§ Provided information:
┄┄┄┄┄┄┄┄┄┄┄┄┄┄┄┄┄┄┄┄

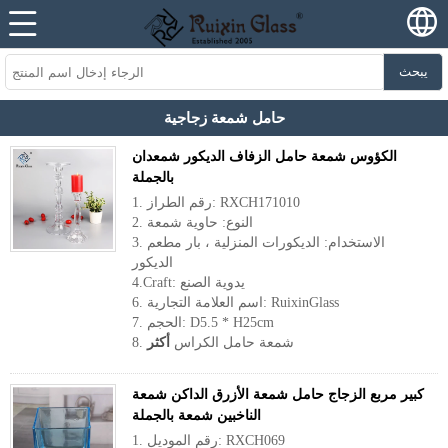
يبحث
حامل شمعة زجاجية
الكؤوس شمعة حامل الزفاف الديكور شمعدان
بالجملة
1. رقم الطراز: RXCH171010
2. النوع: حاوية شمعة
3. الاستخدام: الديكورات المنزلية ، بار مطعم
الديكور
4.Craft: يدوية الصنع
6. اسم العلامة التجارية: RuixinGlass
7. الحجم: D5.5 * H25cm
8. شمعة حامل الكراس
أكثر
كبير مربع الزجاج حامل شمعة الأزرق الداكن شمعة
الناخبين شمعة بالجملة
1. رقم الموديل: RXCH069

┄┄┄┄┄┄┄┄┄┄┄┄┄┄┄┄┄┄┄┄

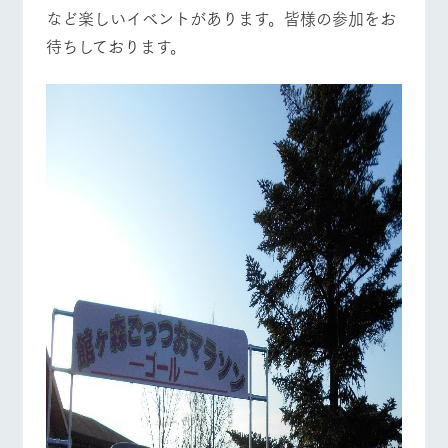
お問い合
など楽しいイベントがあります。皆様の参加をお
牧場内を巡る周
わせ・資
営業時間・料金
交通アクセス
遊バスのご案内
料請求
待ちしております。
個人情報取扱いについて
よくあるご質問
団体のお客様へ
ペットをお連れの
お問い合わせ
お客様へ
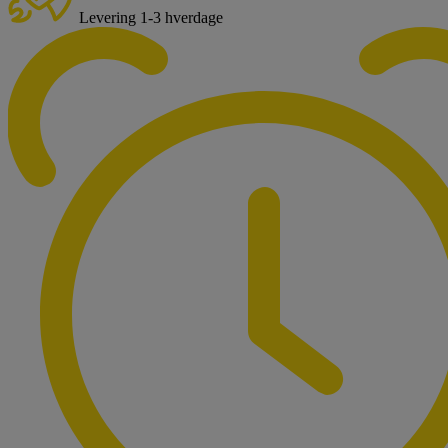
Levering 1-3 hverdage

┄┄┄┄┄┄┄┄┄┄┄┄┄┄┄┄┄┄┄┄

Above are several records. Count the lines among them that contain "حامل" and give only the total.

4